Dive Brief:
- Red Robin said it will pay $8.5 million to about 16,790 California workers who claim the restaurant failed to properly provide meal and rest breaks, among other violations (Manuel Vigueras, et al. v. Red Robin International Inc. 8:17-cv-01422 (C.D. Cal. June 19, 2020)).
- The restaurant maintained a "Just Say Yes" policy regarding breaks, a policy that "demonstrates Red Robin's proactive commitment to providing team members with breaks anytime they want one and instructing managers to 'just say yes, no matter the circumstances,'" Red Robin argued.
- The plaintiffs argued the policy violated California labor law because it allowed Red Robin to forgo providing meal and rest breaks "absent request."
Dive Insight:
California wage and hour law, invoked in this case, generally treats workers more generously than its federal counterpart.
While the federal Fair Labor Standards Act does not require employers to provide paid rest breaks (though it does require employers to pay short rest breaks they offer), California law compels employers to provide workers a 10-minute break for every four hours worked. The law specifies that breaks should be given during the middle of the work period.

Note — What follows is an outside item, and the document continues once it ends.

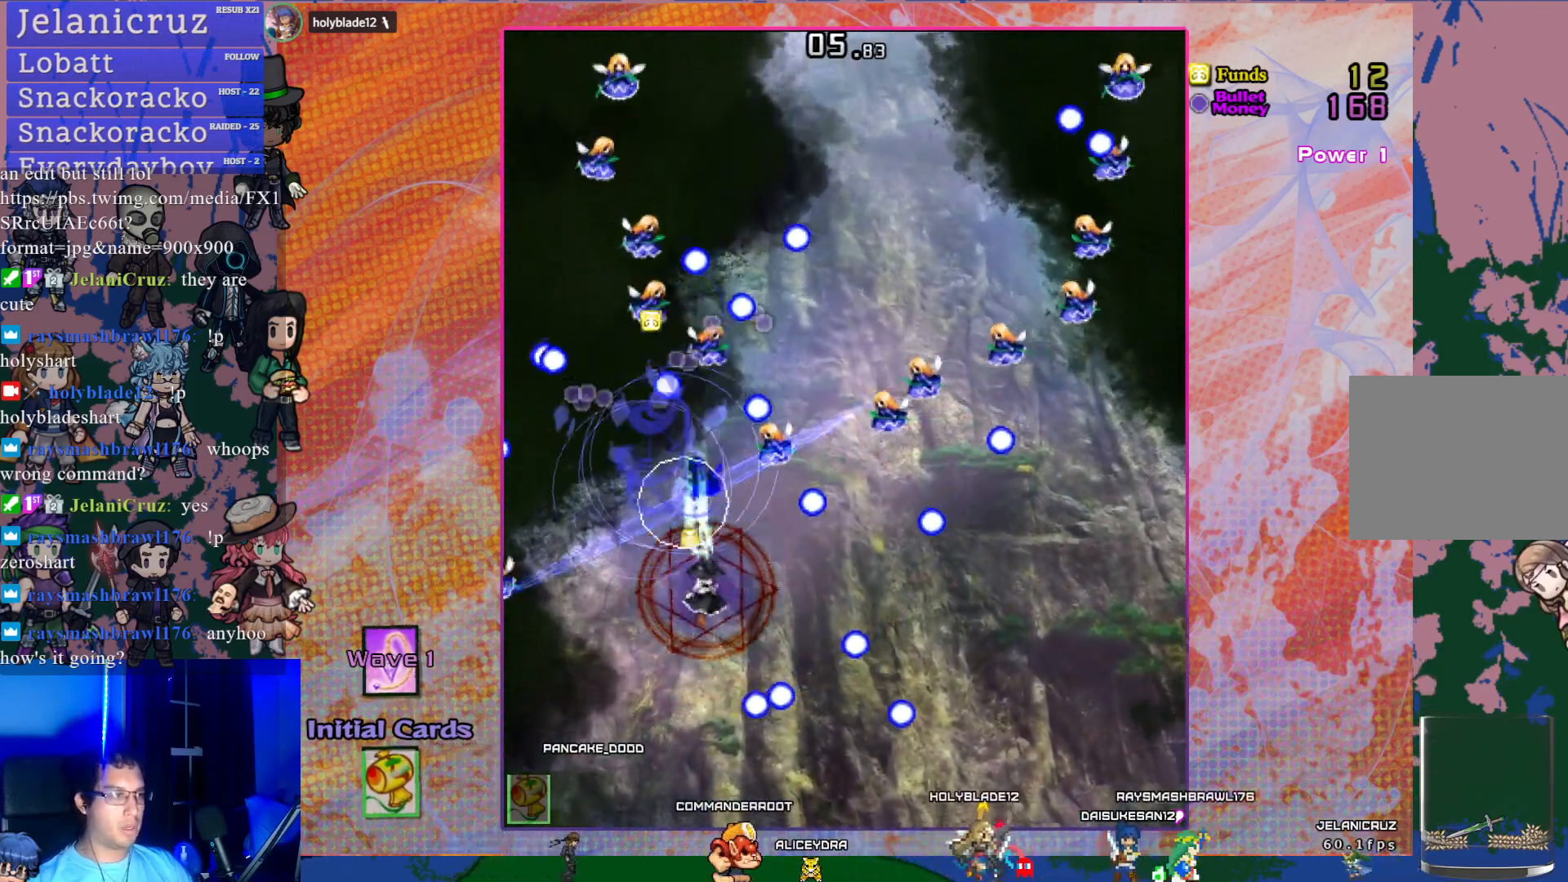
{"buttons": ["CROSS", "SQUARE"], "left_stick": "center", "events": [[50, "DPAD_RIGHT", "up"], [383, "DPAD_UP", "down"], [450, "DPAD_UP", "up"], [500, "SQUARE", "down"]]}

Ikea recently agreed to pay $7.5 million to settle a class action lawsuit that alleged the store violated California law by failing to provide proper rest breaks. The plaintiffs alleged that Ikea required employees "to stay on the premises during paid rest breaks" and to take breaks "in either the Staff Café or other designated non-work areas," despite the state's Supreme Court having ruled that employers must "relinquish control over how employees spend their time" during rest periods, the court said in the order.